Avec sa confiance dans le potentiel génie de chaque enfant, Jaurès s’inscrit directement dans la tradition révolutionnaire de Monge et Carnot : l’école républicaine doit donner la liberté aux enfants de changer la société. Jaurès riposte donc aux prescriptions pessimistes de Ferry et s’adresse directement aux instituteurs :

«  Il ne faut pas croire que ce soit proportionner l’enseignement aux enfants que de le rapetisser. Les enfants ont une curiosité illimitée, et vous pouvez tout doucement les mener au bout du monde. Il y a un fait que les philosophes expliquent différemment suivant les systèmes, mais qui est indéniable : ’les enfants ont en eux des germes de commencements d’idées.’«  [10]

Les enfants ne sont pas positivistes ! Dès qu’ils parlent, ils ne demandent jamais « comment ? » mais toujours « pourquoi ? ». Ils sont naturellement à la recherche de la raison des choses. C’est la mission révolutionnaire que Jaurès donne à l’enseignement : permettre à chaque enfant de découvrir et développer sa faculté personnelle à se saisir du monde. C’est la condition même pour que les futurs citoyens et donc les futurs dirigeants ne se résignent jamais !

« Donner aux enfants le sens du perpétuel mouvement humain, les délivrer de ce poids de la routine et de ce fardeau du désespoir qui accable le progrès, faire qu’ils ne soient pas tentés de dire aveuglément : « A quoi bon ? C’est impossible ! »  [11]


[1 « Je suis effrayé non seulement de mon ignorance, mais de notre ignorance à tous sur les faits mêmes qui doivent servir de base à l’enseignement, c’est-à-dire sur la nature de l’âme et de l’esprit des enfants, sur le jeu des facultés enfantines dans les diverses périodes de l’enfance elle-même. » Jean Jaurès, L’école et la vie, Revue de l’enseignement primaire et primaire supérieur, n°29, 12 avril 1914.

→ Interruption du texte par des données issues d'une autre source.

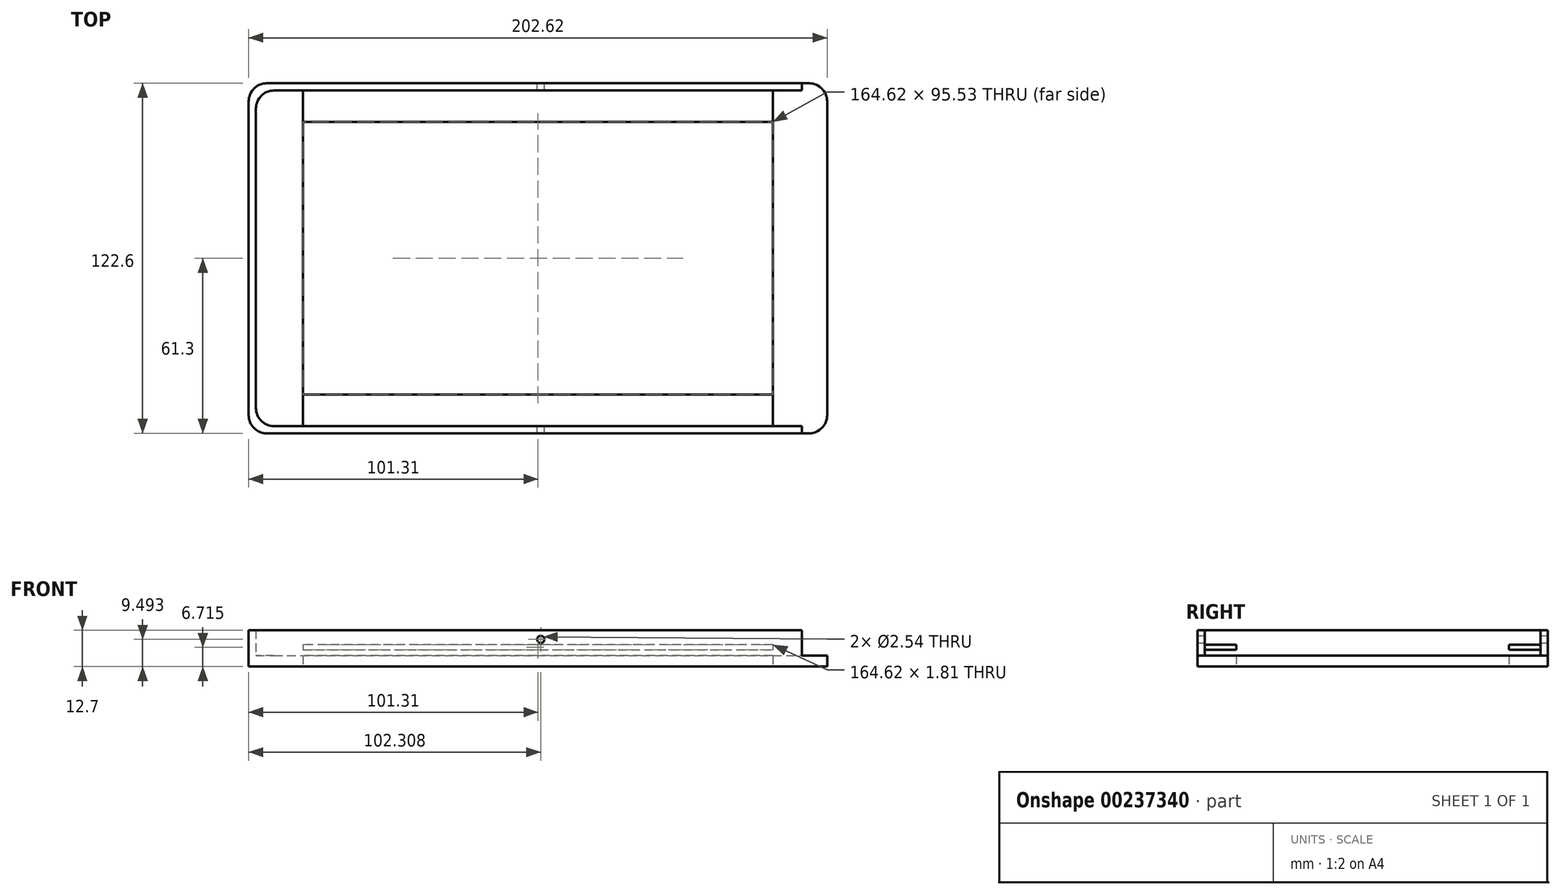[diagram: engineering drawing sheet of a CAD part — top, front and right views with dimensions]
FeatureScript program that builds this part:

[3André Siegfried agira avec l’aide de Roger Seydoux, éminent représentant de la famille Seydoux Fornier de Clausonne, dont l’empire industriel du XIXe siècle s’est en parti reconverti de nos jours dans le divertissement de masse, avec entre autres les entreprises de spectacle Pathé, Gaumont, Lille OSC et Olympique lyonnais. Il est l’arrière grand-oncle de l’actrice Léa Seydoux.

[4C’est ce qui cause aujourd’hui l’arriération politique la plus absolue dans laquelle nous vivons : des experts politologues et politiciens dispensent sans fin leur pragmatisme, leurs analyses et leurs « éléments de langages », pendant que le peuple se résigne à force de ce lamentable spectacle.

[5Voir les Cours de philosophie de Jean Jaurès publiés en 2005 par Vent Terral et Jordi Blanc, selon les notes manuscrites de ses élèves. Jaurès y met constamment en garde contre l’« école anglaise », c’est-à-dire toute la philosophie relevant de l’empirisme britannique. Sa deuxième leçon de l’année scolaire est consacrée au positivisme.

[6En bon positiviste, Taine pensait que l’histoire n’était pas déterminée par les hommes mais par leur environnement, et que le monde n’est donc que fatalités contre lesquelles il est fou de vouloir se lever. C’est pourquoi dès sa création, « la science politique » rejette intrinsèquement l’existence des idées : elle ne fait qu’expliquer la politique par une analyse démographique, sociale, électorale, etc.

[7Jules Ferry, La philosophie positive, 1867.

[8Jules Ferry, Lettre aux instituteurs, 27 novembre 1883.

[9Jean Jaurès, L’instruction morale à l’école, La Dépêche, 8 juin 1892.

[10Jean Jaurès, Aux instituteurs et institutrices, La Dépêche, 15 janvier 1888.

[11Jean Jaurès, Les instituteurs et le socialisme, 16 octobre 1905.